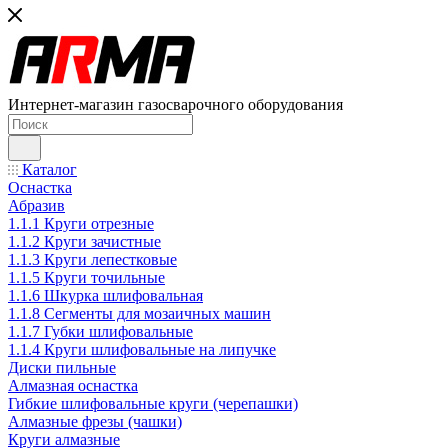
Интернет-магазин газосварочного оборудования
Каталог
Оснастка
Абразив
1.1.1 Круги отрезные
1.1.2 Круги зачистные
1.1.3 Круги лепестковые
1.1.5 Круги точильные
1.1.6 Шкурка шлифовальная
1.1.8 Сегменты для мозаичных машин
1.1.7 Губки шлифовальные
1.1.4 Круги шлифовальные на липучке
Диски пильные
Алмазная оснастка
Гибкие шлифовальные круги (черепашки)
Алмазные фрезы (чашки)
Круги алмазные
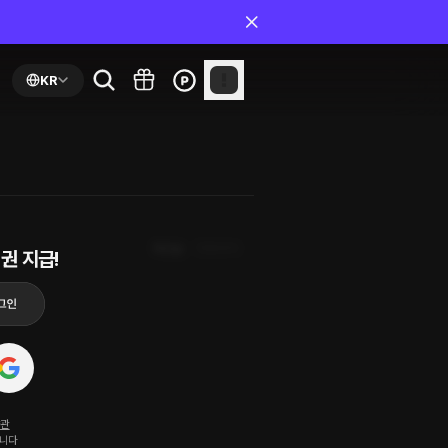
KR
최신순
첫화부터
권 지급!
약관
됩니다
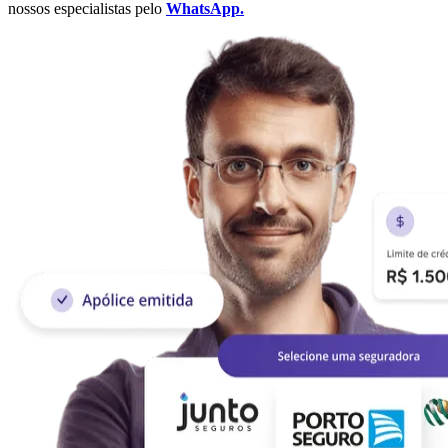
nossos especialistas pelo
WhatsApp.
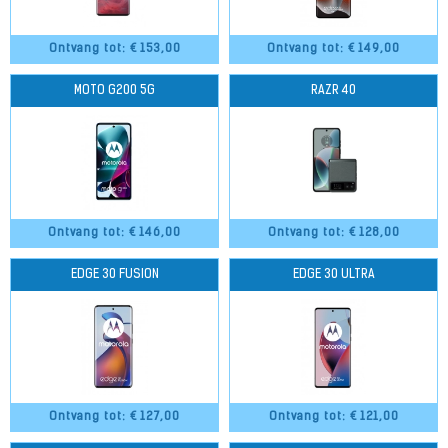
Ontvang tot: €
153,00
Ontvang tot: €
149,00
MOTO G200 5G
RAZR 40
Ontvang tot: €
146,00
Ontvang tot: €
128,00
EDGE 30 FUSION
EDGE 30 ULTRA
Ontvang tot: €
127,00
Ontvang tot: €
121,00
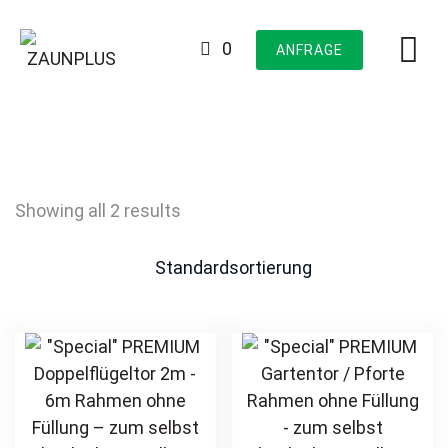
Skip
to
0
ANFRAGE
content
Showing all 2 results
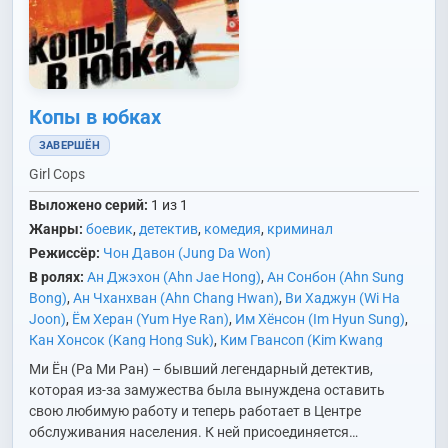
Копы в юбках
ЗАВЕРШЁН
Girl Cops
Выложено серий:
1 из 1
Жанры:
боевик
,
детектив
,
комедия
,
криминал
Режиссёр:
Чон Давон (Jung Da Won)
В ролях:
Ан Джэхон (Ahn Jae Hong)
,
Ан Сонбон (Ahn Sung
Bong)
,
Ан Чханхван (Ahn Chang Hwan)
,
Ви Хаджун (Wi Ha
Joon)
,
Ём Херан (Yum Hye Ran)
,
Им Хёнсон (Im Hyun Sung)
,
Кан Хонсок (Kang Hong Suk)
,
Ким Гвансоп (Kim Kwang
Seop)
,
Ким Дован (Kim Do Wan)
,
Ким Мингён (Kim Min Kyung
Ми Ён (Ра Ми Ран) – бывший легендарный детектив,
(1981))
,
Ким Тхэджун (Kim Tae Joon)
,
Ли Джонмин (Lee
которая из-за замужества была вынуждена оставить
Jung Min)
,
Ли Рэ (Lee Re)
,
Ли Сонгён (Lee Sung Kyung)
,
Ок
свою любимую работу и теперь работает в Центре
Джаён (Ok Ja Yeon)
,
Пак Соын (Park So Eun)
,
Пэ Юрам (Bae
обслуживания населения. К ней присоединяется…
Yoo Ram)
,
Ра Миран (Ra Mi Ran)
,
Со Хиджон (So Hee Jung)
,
--
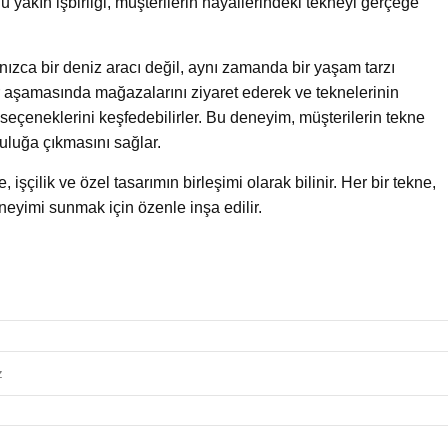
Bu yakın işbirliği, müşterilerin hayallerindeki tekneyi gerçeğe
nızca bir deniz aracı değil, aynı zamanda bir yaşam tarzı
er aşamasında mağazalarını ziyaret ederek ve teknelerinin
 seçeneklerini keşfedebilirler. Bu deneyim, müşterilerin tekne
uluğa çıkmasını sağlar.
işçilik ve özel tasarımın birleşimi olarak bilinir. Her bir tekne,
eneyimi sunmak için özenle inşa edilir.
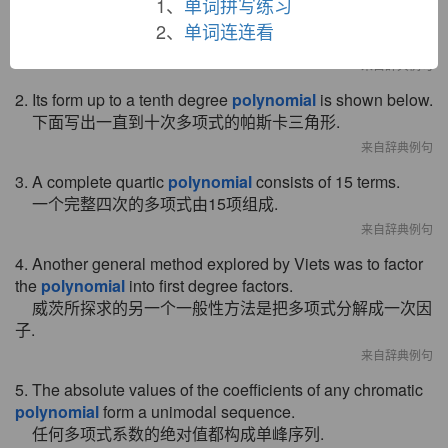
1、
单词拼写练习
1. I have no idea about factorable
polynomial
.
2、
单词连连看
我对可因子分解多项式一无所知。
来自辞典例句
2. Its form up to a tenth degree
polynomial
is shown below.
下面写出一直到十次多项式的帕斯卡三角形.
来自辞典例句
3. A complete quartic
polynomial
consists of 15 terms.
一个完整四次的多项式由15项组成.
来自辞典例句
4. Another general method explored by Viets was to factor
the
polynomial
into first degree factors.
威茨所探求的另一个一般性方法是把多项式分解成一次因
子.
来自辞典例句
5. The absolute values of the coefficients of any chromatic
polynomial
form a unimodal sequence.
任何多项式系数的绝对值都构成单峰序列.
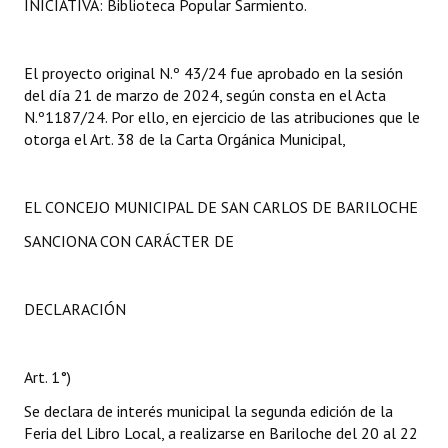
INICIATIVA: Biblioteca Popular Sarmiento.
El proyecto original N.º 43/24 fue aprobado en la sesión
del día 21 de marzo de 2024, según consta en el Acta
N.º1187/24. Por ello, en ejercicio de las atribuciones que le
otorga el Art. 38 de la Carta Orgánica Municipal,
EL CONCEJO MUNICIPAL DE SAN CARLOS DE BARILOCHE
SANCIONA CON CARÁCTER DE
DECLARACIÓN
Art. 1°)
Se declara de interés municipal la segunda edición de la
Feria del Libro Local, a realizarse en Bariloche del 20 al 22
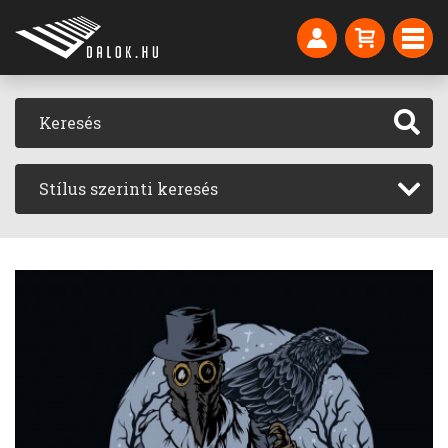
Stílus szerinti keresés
...
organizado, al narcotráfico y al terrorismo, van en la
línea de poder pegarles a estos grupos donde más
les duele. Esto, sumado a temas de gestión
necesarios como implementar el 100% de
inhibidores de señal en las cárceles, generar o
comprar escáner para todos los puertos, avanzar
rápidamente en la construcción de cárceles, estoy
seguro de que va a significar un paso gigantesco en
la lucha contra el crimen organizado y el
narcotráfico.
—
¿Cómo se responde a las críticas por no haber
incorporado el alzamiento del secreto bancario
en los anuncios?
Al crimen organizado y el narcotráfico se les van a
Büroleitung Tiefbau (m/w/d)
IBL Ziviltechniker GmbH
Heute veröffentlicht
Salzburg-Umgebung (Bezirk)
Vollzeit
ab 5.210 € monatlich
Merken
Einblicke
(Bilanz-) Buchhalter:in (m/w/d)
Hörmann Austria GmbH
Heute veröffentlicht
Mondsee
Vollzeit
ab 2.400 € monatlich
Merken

Instructions for the task
Only the lines above starting at the one containing "is shown below." and ending at the one containing "任何多项式系数的绝对值都构成单峰序列.", both included, are to be returned, exactly as they read.

Reply to the task
is shown below.
下面写出一直到十次多项式的帕斯卡三角形.
来自辞典例句
3. A complete quartic
polynomial
consists of 15 terms.
一个完整四次的多项式由15项组成.
来自辞典例句
4. Another general method explored by Viets was to factor
the
polynomial
into first degree factors.
威茨所探求的另一个一般性方法是把多项式分解成一次因
子.
来自辞典例句
5. The absolute values of the coefficients of any chromatic
polynomial
form a unimodal sequence.
任何多项式系数的绝对值都构成单峰序列.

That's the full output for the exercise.